Hindafing : rire de tout avec cruauté, sans méchanceté

Olivier Costa a regardé Hindafing, un village bavarois un peu différent. Une série comique, désespérée et décalée qui rappelle Fargo et Breaking Bad.

Boris Kunz, Hindafing, 2 saisons, Neuesuper, 2016

Un peu par hasard, j’ai regardé la première saison de « Hindafing », sur le Replay d’ARTE. C’est une série de fiction allemande dont le sous-titre « Un village bavarois un peu différent » avait piqué ma curiosité. Elle conte, au fil de deux saisons de 6 épisodes de 44 minutes, les mésaventures d’un maire déjanté, cocaïnomane, coureur, menteur et malhonnête, qui est rattrapé par les promesses désordonnées et contradictoires qu’il a faites à différents citoyens de sa ville. 

C’est parfaitement joué, affreusement drôle, et très enlevé.

«  Hindafing  » évoque les (bonnes) séries américaines et nordiques. Elle a le rythme endiablé de «  Arrested Development  », la qualité visuelle de «  The Killing  » ou de «  The End of the F***ing World  », l’inventivité scénaristique de «  Ozark  » et le politiquement incorrect de «  Breaking Bad  ». En somme, elle est comique, désespérée et décalée comme « Fargo  », la brillante série inspirée par le film éponyme des frères Coen. Comme «  Fargo  » ou «  Ozark  », «  Hindafing  » joue sur le décalage entre les lieux, a priori calmes, évoqués par le titre, et les choses peu recommandables qui s’y passent. 

Mais il y a plus. «  Hindafing  » se distingue par le nombre de sujets sensibles que la série aborde sans aucun tabou, mais sans jamais créer de malaise pour le spectateur moyen, celui qui ne fait pas partie de la population allergique à la satire ou «  aisément offensée  ». L’intrigue évoque tour-à-tour l’homosexualité du pasteur, la difficile intégration des réfugiés et l’incendie criminel de leur centre, leurs exigences en termes de confort, de nourriture et d’accueil, la manière dont le boucher fabrique de savoureuses saucisses avec des viandes impropres à la consommation importées d’Ukraine, la corruption du maire, un inceste assumé, la conversion d’un brave bavarois à l’islam, un meurtre, la vacuité de l’art contemporain et du petit milieu qui en vit, la spéculation sur les énergies renouvelables et les méfaits de la fracturation hydraulique, la consommation de drogues dures par des citoyens lambda, l’incurie de la police, et le cynisme sans borne des responsables du Land.

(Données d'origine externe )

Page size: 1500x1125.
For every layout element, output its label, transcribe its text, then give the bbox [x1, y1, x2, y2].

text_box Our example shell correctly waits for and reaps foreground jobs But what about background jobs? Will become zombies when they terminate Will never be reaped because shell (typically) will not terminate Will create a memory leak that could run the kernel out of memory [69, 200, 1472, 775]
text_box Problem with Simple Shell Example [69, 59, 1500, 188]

Malgré sa férocité, la série ne tombe jamais dans le cynisme déplaisant. Le ton est caustique et le récit ne nous épargne rien des aspects les plus sordides de la réalité, mais il reste léger et n’est jamais moralisateur ou pamphlétaire. À la différence de nombre de ses confrères hexagonaux, qui se prennent à la fois pour des artistes, des penseurs et des militants, le réalisateur a la modestie de ne rien vouloir démontrer ou dénoncer. Son propos n’est ni nihiliste, ni populiste, ni paranoïaque, ni bien-pensant. Avec un refus très subtil du manichéisme, tout le monde en prend pour son grade avec légèreté. Mieux  : les personnages gardent un fond d’humanité et ne sont jamais totalement détestables, quoi qu’ils aient fait. Comme dans les meilleures séries du genre – on pense ici à «  Breaking Bad  » ou aux «  Sopranos  » – le spectateur éprouve de l’empathie pour eux, espère secrètement qu’ils échapperont à des sanctions pourtant méritées, et comprend pourquoi ils agissent comme ils le font. Parce qu’il est au bord de la ruine, parce qu’elle veut être reconnue comme une artiste, parce qu’il doit veiller à l’entreprise familiale, parce qu’elle cherche à s’intégrer, parce qu’il éprouve des sentiments sincères, les uns et les autres sont pris dans une spirale qui leur échappe. 

« Hindafing » est paradoxalement une série dépourvue de méchanceté. Parce que c’est une comédie, qui n’a pas d’autre ambition que de distraire, tout est caricaturé jusqu’à l’absurde – et pas seulement la cupidité des élus ou la stupidité des policiers, comme c’est habituellement le cas dans les séries françaises. Et, à l’image des grands romans, la série aborde avec tact et délicatesse des sujets de fond : la difficulté pour un élu de privilégier l’intérêt public et de résister aux pressions politiques et économiques ; les addictions et leurs conséquences ; les dilemmes et contradictions qui s’attachent à la protection de l’environnement ; la complexité des jeux amoureux ; la solitude de tous ceux qui doivent ajuster leurs valeurs, envies et intérêts à ceux des autres, et sont appelés à définir leurs priorités en la matière.